[Problem]:
In the material below, can you change every "time" to "shown" and leave everything else as it is? Leave the pictures out of your answer.

Data entries:
--- Begin ---

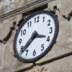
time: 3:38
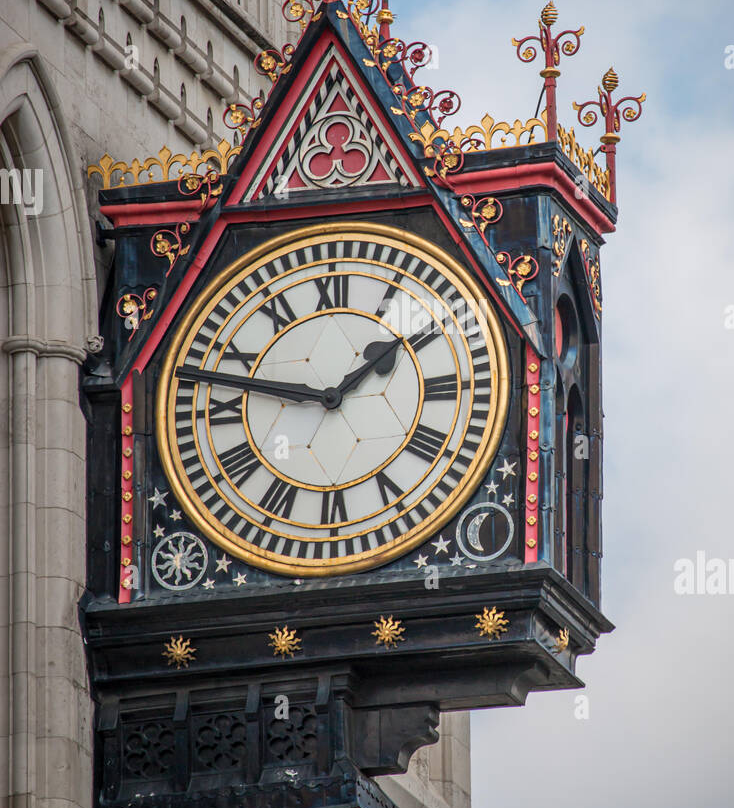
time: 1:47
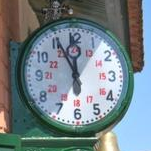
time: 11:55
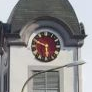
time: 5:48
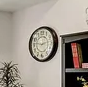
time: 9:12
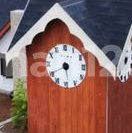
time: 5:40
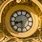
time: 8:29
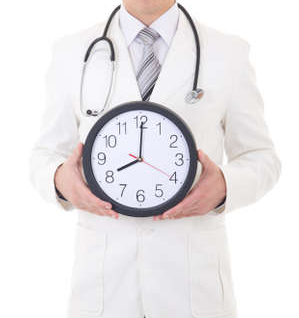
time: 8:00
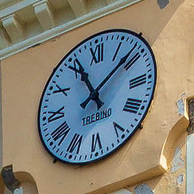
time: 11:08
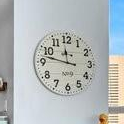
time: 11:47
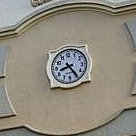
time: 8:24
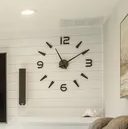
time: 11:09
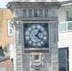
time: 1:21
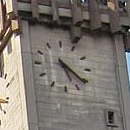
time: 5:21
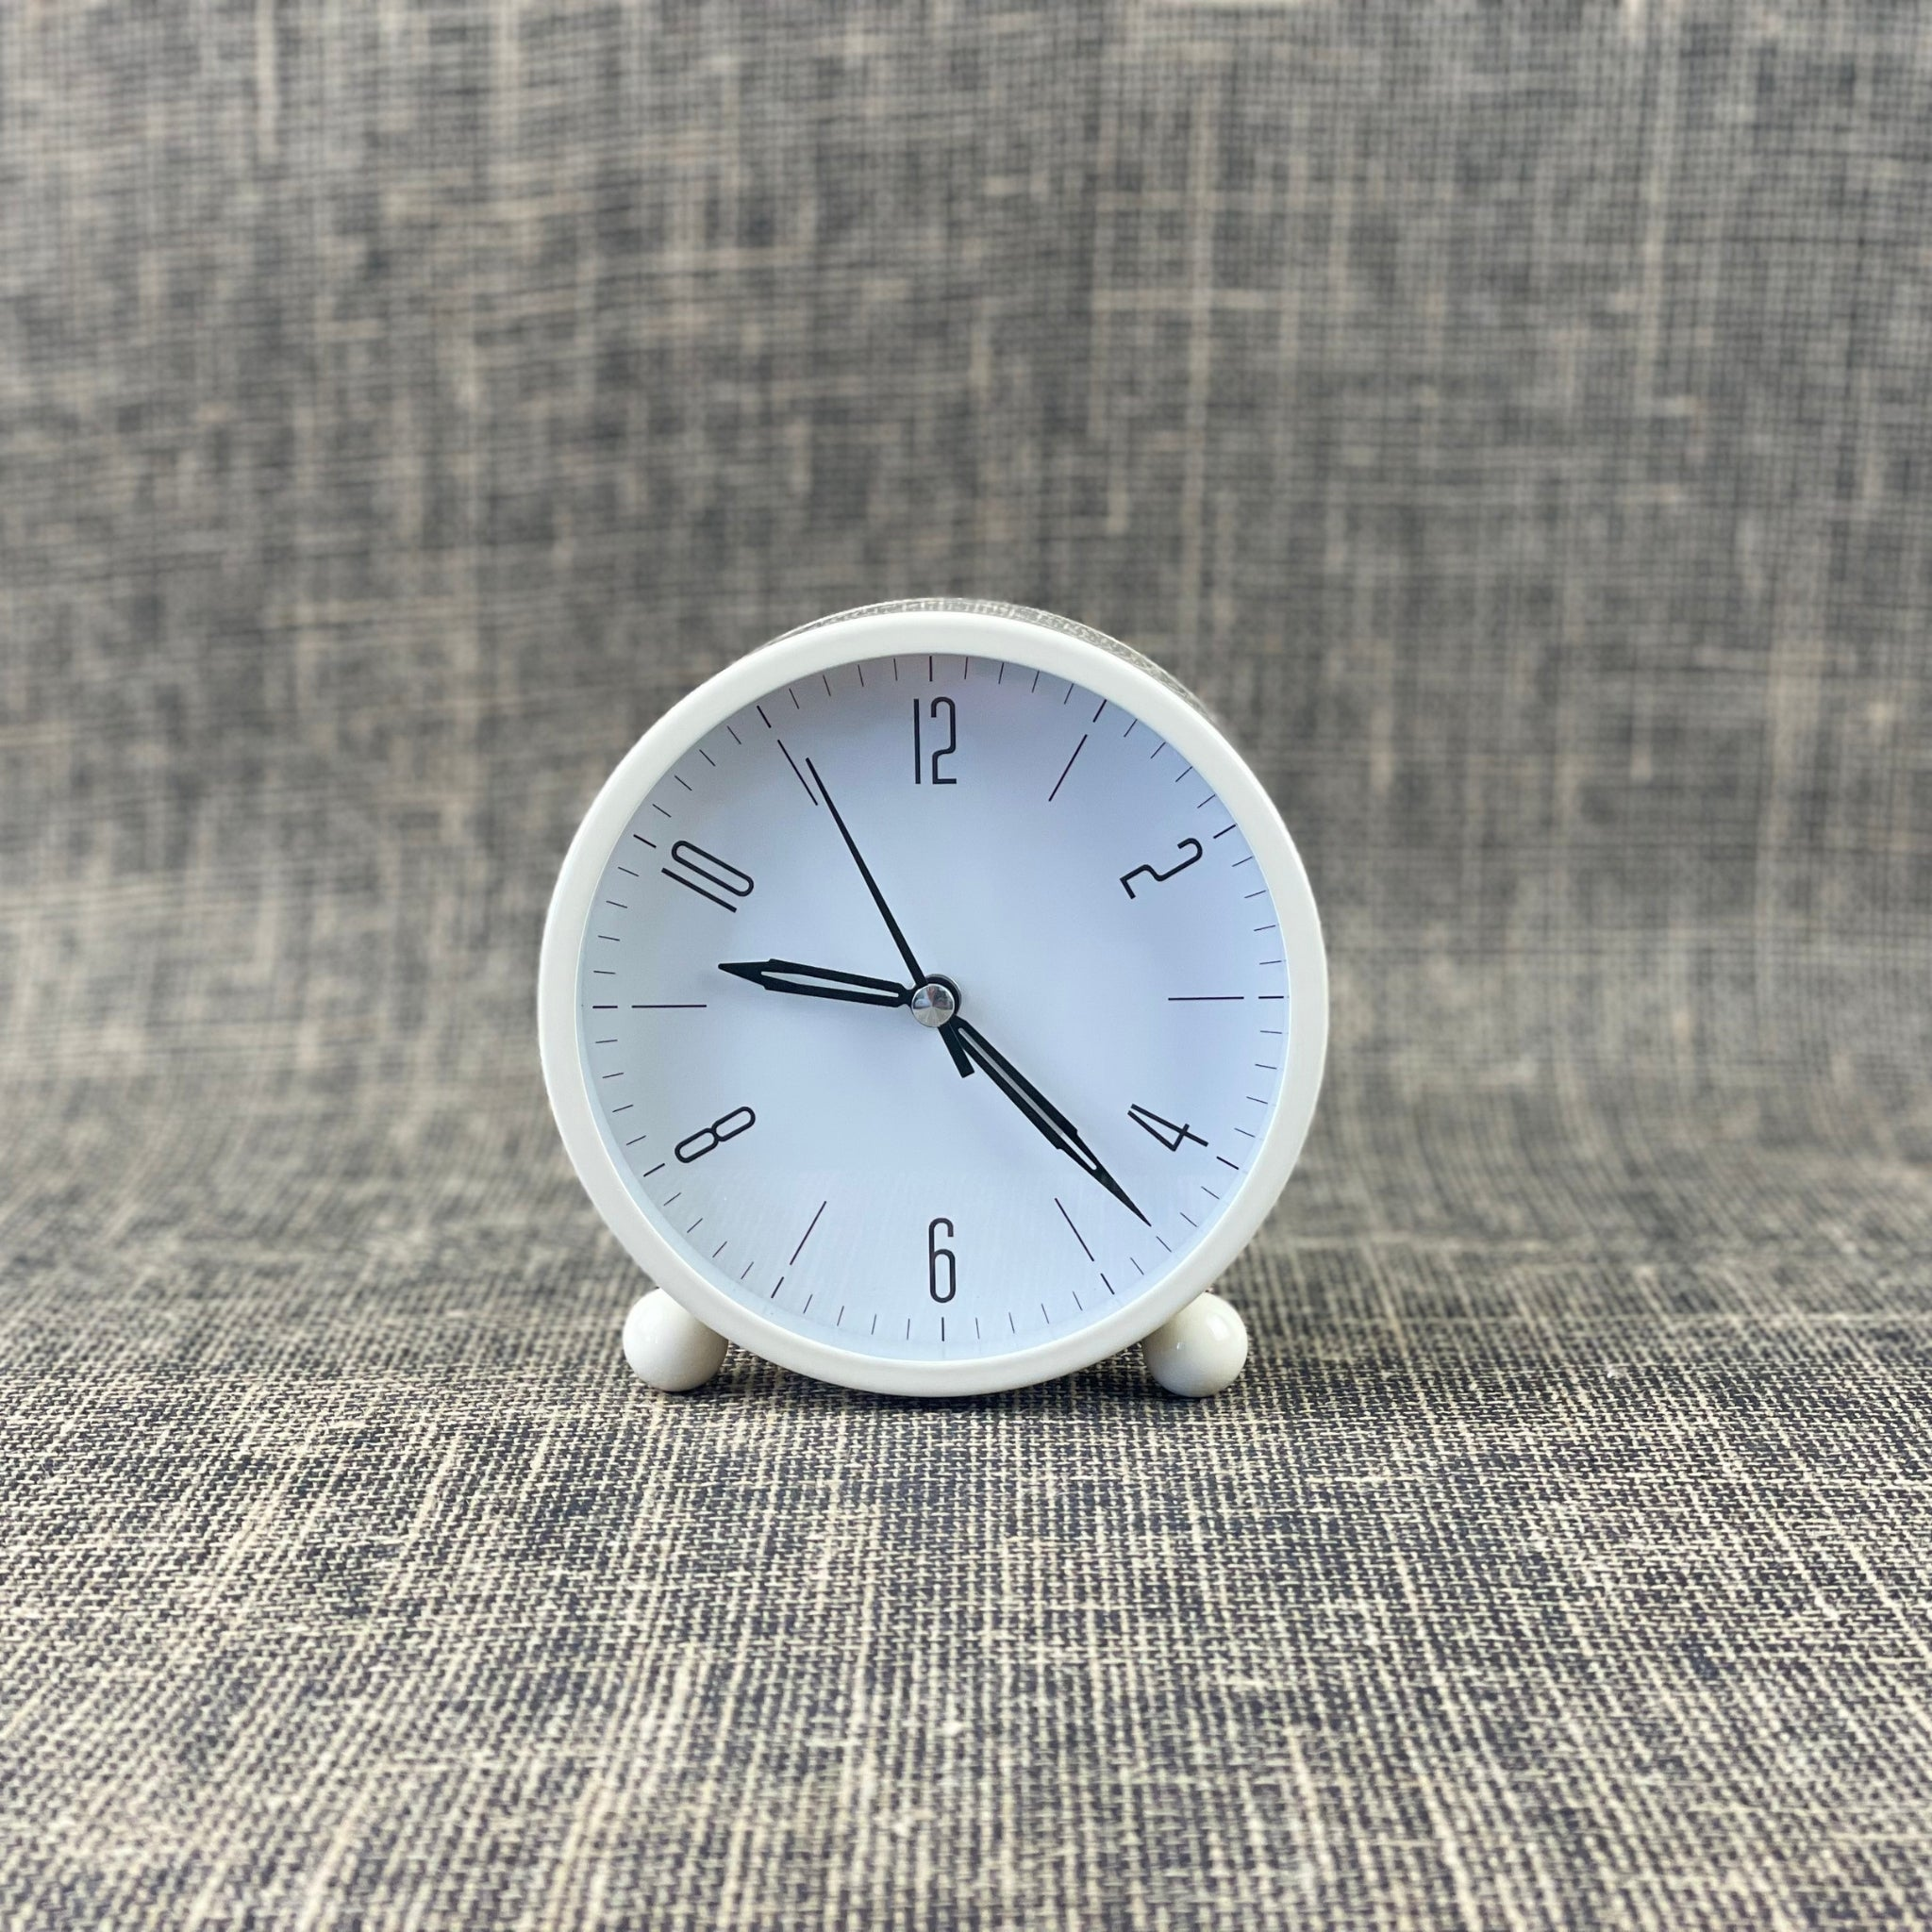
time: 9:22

--- End ---

[Solution to this task]:
shown: 3:38
shown: 1:47
shown: 11:55
shown: 5:48
shown: 9:12
shown: 5:40
shown: 8:29
shown: 8:00
shown: 11:08
shown: 11:47
shown: 8:24
shown: 11:09
shown: 1:21
shown: 5:21
shown: 9:22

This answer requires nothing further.